Aragorn was going on a duel mission: to end the Ring's power as his predescessor should have and to reunite the kingdoms as his predescessor would have. In some ways he was Isildur as Isildur should have been.


----------



## Eledhwen (Jan 16, 2005)

The breaking of the sword symbolised the breaking of Sauron's power. It was very shortly after that, when Isildur met his end at the Gladden Fields, that the shards of Narsil were sent with his squire Ohtar to Imladris. Isildur himself tried to leave the battlefield to take the Ring to the 'Keepers of the Three' (ie: the Elves), but he was killed before he had finished crossing the Anduin, and his remains were lost, along with the Ring.

There is no evidence that the shards were carried by all Isildur's heirs, but Aragorn was definitely carrying it when he met Frodo, but by then Sauron's power was rising again. 

It was only 100 years before Bilbo's quest that Gandalf realised that Sauron had risen again, and it took some time before he could convince Saruman (who had his own reasons for being difficult).

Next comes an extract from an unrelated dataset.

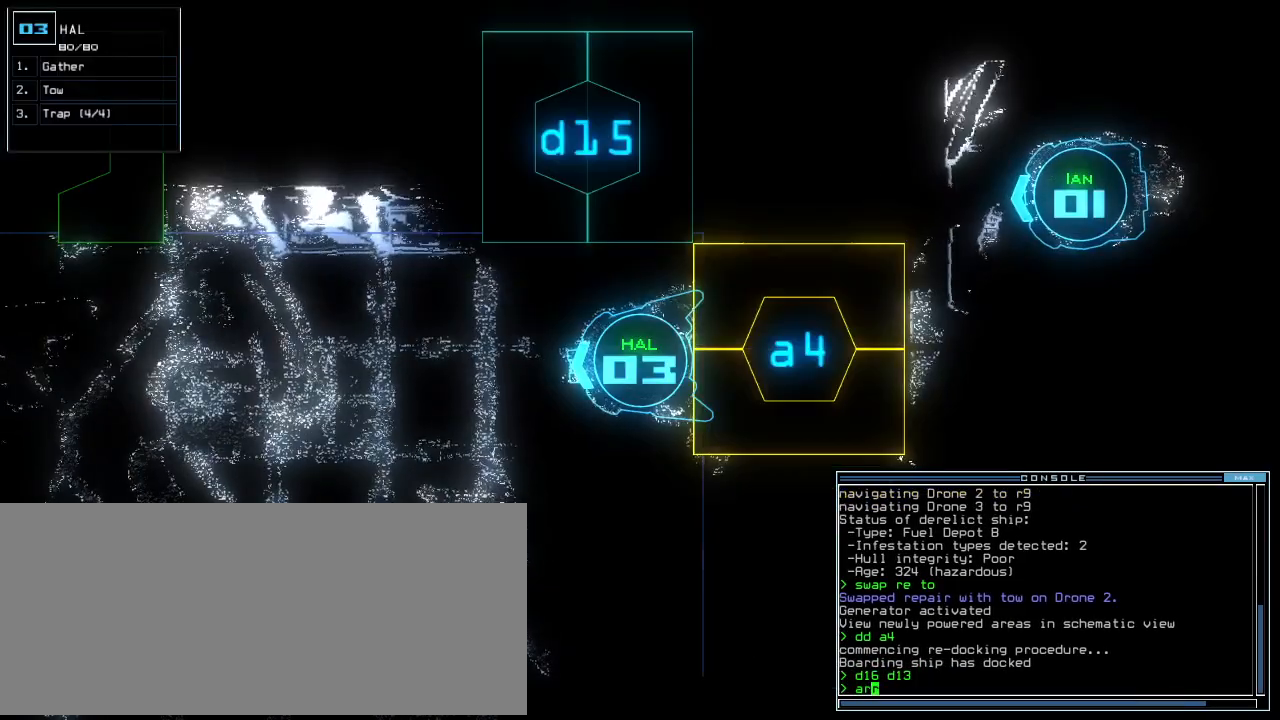
{"keys": ["down", "right"], "events": [[380, "down", "down"], [500, "right", "down"]]}
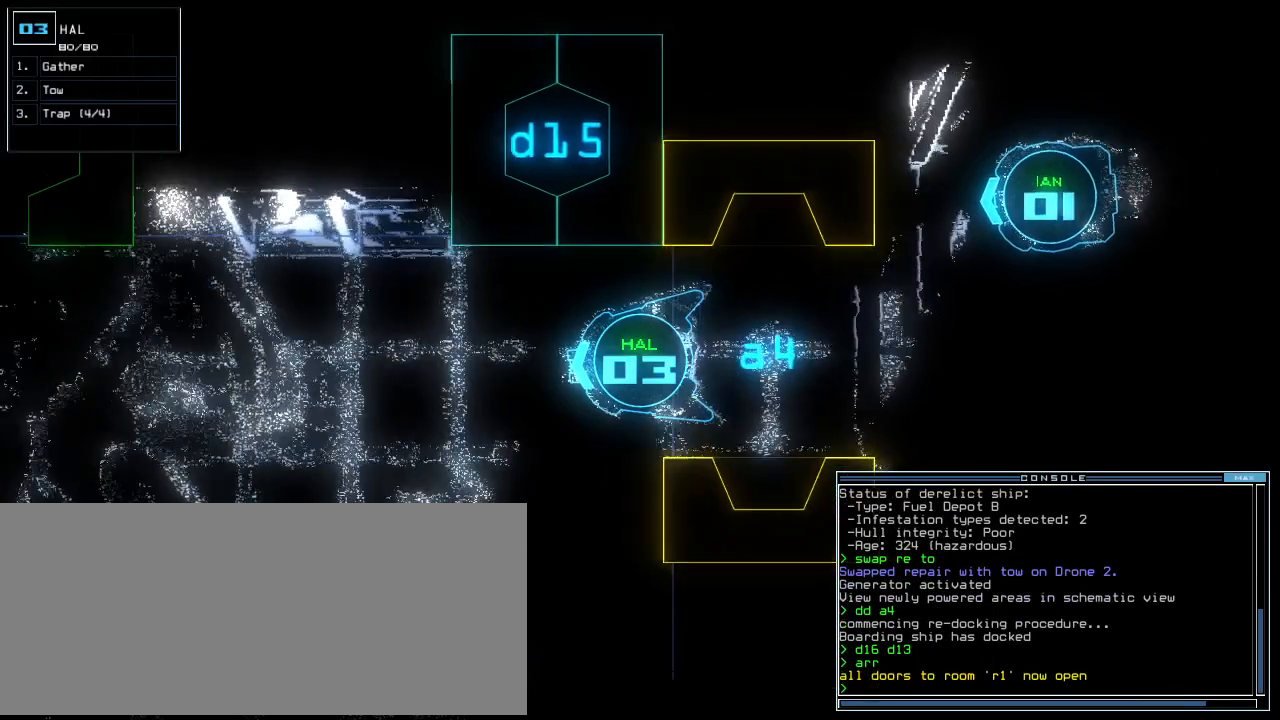
{"keys": [], "events": [[100, "right", "up"], [200, "down", "up"], [200, "left", "down"], [300, "left", "up"]]}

However, once it was established that not only was Sauron returned and his power was rising, but that the Ring had been found and Sauron knew the name and residence of its keeper, things had changed. Elrond, who had great foresight, saw that the blade would be needed, and had it reforged - itself an act of defiance against Sauron who was the blade's last victim.


----------



## Valandil (Jan 16, 2005)

IIRC, Elrond actually prophesied that Narsil would not be re-forged until the One Ring was found once more - way back when Ohtar brought the shards to Valandil. And it was Aragorn himself who did the re-forging, wasn't it?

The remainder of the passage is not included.